In terms of infrastructure, Rod points to the spaces, materials, and other resources required for creative industries practices. He notes that in contrast to scientific disciplines the creative industries have so far not made enough claims for key infrastructure items, and do not currently explore well enough the potential for sharing these resources.

Rod continues by pointing out that research-led teaching must be viewed as fundamental to creative industries disciplines. The fluidity of authority in learner/teacher roles in this environment contributes to innovation in this context. Further, the involvement of industry in such practices will be crucial, both as far as staff and student opportunities and as infrastructure are concerned.
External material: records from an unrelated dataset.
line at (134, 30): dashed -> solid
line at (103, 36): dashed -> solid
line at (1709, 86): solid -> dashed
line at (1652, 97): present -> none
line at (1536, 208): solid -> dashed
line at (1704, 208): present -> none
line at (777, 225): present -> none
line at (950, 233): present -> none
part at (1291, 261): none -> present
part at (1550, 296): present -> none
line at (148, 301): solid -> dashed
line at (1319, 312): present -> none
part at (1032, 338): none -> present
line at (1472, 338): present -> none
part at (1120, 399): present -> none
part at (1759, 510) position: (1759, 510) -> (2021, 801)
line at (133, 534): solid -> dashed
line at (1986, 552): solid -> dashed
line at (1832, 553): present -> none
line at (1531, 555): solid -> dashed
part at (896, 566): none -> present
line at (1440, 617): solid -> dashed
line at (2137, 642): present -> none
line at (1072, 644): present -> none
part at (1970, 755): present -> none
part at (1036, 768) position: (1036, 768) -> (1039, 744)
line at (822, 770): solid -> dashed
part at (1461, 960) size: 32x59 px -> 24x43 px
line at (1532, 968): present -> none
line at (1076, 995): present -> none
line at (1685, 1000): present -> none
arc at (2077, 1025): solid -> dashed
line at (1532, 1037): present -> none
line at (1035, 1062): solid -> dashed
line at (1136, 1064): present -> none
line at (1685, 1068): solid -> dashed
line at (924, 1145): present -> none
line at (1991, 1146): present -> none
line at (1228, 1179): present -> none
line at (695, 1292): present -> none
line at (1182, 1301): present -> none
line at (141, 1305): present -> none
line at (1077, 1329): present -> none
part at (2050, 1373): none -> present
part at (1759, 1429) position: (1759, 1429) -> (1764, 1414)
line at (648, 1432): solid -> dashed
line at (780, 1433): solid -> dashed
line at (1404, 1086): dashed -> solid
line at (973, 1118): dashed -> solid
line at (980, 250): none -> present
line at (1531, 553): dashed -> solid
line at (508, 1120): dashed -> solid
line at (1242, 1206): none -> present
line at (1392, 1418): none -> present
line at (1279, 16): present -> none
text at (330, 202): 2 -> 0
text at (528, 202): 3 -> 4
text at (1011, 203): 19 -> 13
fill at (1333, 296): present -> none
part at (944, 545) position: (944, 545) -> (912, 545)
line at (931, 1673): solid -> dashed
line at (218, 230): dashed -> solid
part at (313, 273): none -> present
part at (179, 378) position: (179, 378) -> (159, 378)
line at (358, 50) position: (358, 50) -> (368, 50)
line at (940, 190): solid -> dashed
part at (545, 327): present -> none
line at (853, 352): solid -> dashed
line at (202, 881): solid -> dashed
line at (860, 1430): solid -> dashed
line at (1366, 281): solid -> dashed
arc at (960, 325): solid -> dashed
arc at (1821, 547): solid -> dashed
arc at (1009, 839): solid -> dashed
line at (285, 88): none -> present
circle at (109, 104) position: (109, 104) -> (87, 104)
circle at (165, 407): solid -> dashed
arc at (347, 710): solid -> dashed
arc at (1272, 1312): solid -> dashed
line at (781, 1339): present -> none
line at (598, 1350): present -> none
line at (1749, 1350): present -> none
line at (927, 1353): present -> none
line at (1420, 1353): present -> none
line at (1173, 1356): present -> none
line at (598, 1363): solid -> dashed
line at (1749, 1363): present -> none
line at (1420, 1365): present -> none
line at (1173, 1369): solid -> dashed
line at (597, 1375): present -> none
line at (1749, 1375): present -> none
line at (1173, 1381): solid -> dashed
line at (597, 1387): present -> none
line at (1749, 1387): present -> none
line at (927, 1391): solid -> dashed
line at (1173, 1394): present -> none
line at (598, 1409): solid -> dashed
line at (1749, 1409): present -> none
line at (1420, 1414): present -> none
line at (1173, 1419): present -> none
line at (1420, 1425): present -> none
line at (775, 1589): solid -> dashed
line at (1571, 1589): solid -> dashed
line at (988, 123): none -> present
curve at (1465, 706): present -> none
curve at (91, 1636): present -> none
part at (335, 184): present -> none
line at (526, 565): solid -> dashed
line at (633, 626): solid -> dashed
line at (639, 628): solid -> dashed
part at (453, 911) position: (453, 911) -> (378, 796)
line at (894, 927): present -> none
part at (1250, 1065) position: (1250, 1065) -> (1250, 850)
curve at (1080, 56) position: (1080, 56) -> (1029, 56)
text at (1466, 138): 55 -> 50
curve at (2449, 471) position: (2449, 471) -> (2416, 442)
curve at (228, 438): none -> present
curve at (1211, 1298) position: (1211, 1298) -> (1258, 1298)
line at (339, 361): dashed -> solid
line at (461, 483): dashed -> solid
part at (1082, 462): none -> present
New pathways towards cooperation are becoming available, also because industry is increasingly staffed by people with tertiary qualifications in their fields who have experienced university and know the contributions university staff and students can make to their work. These new cultural industry leaders may be either very important advocates or very damaging critics, however, and their voices will be heard; all going well they will also be the facilitators of a broader uptake of our artistic speculations. This is because the work of academic practice-led researchers is diffused not by conferences, publications, and other traditional academic venues, but through concentric circles of artists, exhibitions, festivals, etc. This also requires a better involvement of industry leaders at conferences and in other academic fora, then, to begin the wider diffusion process.

Any advocacy position for the cultural or creative industries which downplays or denigrates the high arts sector is confusing and counter-intuitive, Rod further notes. The high arts sector is vital to the impact of the broader field. On the other hand, the broad base of popular and amateur involvement also needs to be recognised from an academic perspective; such points of broad popular contact must not be regarded by academic researchers as irrelevant. Amateurs and hobbyists are informed consumers and active participants in the creative, knowledge economy (that's a very conservative view - in fact active their involvement is much greater even than this already, I think!). Academic disciplines will benefit from adopting a much broader, inclusive conceptualisation of their fields. This must also extend to sister disciplines in the academy in order to foster a broader and more interdisciplinary knowledge base which overcomes an overly disciplinary, siloised focus.